University of Rhode Island Considering Rule to Prohibit Students from Publishing ‘Sensitive Material’ (@SPLC)

According to a new Student Press Law Center report, the University of Rhode Island is considering adding a policy to the student handbook that would “prohibit students from publishing photos or video of ‘sensitive material’ such as criminal or violent acts.”

School officials’ intentions are apparently noble, an attempt to stop or more easily punish any student engaging in the type of cyber bullying that led to Tyler Clementi’s death at Rutgers University in fall 2010.  But the policy itself troubles a number of interested parties.

SPLC attorney advocate Adam Goldstein dismisses the proposed rule as “vague and overbroad,” without any chance of being recognized by the courts.  The university’s student senate president separately criticizes it as a potential vehicle by administrators to “keep an incident quiet.”

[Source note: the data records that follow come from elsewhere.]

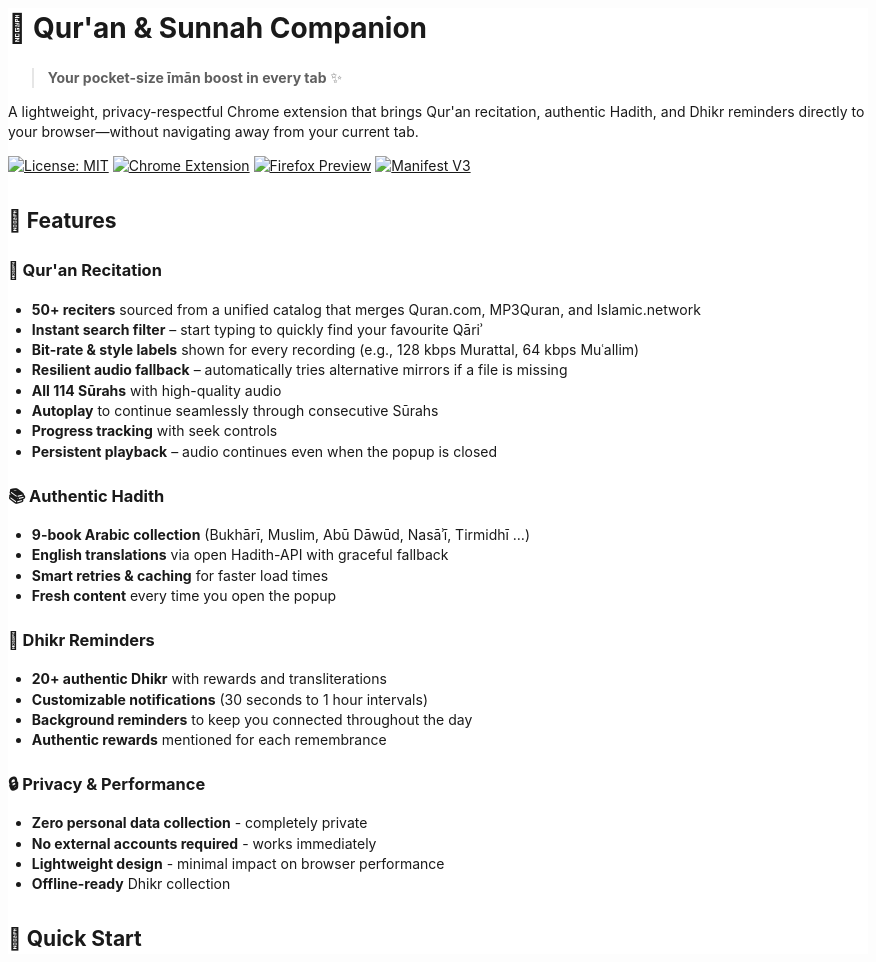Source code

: # 🕌 Qur'an & Sunnah Companion

> **Your pocket-size īmān boost in every tab** ✨

A lightweight, privacy-respectful Chrome extension that brings Qur'an recitation, authentic Hadith, and Dhikr reminders directly to your browser—without navigating away from your current tab.

[![License: MIT](https://img.shields.io/badge/License-MIT-yellow.svg)](https://opensource.org/licenses/MIT)
[![Chrome Extension](https://img.shields.io/badge/Chrome-Extension-4285F4?logo=googlechrome&logoColor=white)](https://developer.chrome.com/docs/extensions/)
[![Firefox Preview](https://img.shields.io/badge/Firefox-Preview-orange?logo=firefox-browser&logoColor=white)](#option-3-firefox-early-preview)
[![Manifest V3](https://img.shields.io/badge/Manifest-V3-green)](https://developer.chrome.com/docs/extensions/mv3/intro/)

## 🌟 Features

### 📖 Qur'an Recitation
- **50+ reciters** sourced from a unified catalog that merges Quran.com, MP3Quran, and Islamic.network
- **Instant search filter** – start typing to quickly find your favourite Qāriʾ
- **Bit-rate & style labels** shown for every recording (e.g., 128 kbps Murattal, 64 kbps Muʿallim)
- **Resilient audio fallback** – automatically tries alternative mirrors if a file is missing
- **All 114 Sūrahs** with high-quality audio
- **Autoplay** to continue seamlessly through consecutive Sūrahs
- **Progress tracking** with seek controls
- **Persistent playback** – audio continues even when the popup is closed

### 📚 Authentic Hadith
- **9-book Arabic collection** (Bukhārī, Muslim, Abū Dāwūd, Nasāʾī, Tirmidhī …)
- **English translations** via open Hadith-API with graceful fallback
- **Smart retries & caching** for faster load times
- **Fresh content** every time you open the popup

### 🤲 Dhikr Reminders
- **20+ authentic Dhikr** with rewards and transliterations
- **Customizable notifications** (30 seconds to 1 hour intervals)
- **Background reminders** to keep you connected throughout the day
- **Authentic rewards** mentioned for each remembrance

### 🔒 Privacy & Performance
- **Zero personal data collection** - completely private
- **No external accounts required** - works immediately
- **Lightweight design** - minimal impact on browser performance
- **Offline-ready** Dhikr collection

## 🚀 Quick Start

Many questions remain: What exactly constitutes sensitive material?  And perhaps even more importantly, who decides?  Would it include students cursing up a storm?  Underage students drinking?  Students partying without a permit?  Jaywalking?  Saying bad things about the school?  Making out in public?  Roughhousing?  And why should the school have the right to censor or punish students for publishing a photo or video that would otherwise be allowable by law?  Separately, what about conflicts of interest in respect to censoring ‘sensitive’ incidents involving faculty or staff?  What about freedom of speech and freedom of the press?  And how will students who create satirical or fictional photos and videos involving sensitive material be dealt with?  Has the impact on student journalism and creative work even been considered?

My Take: The Clementi incident is a tough one to swallow, equally sad and infuriating.  But as the saying goes, hard cases make bad law.  In the words of Wikipedia, the saying’s “meaning is that a particularly unpleasant case is a poor basis for a general law which would cover a wider range of less extreme cases.”  To URI administrators, don’t let your emotions or intentions get in the way of student rights.  Drop the policy or dramatically flesh it out so that legal experts and others can better judge its merits.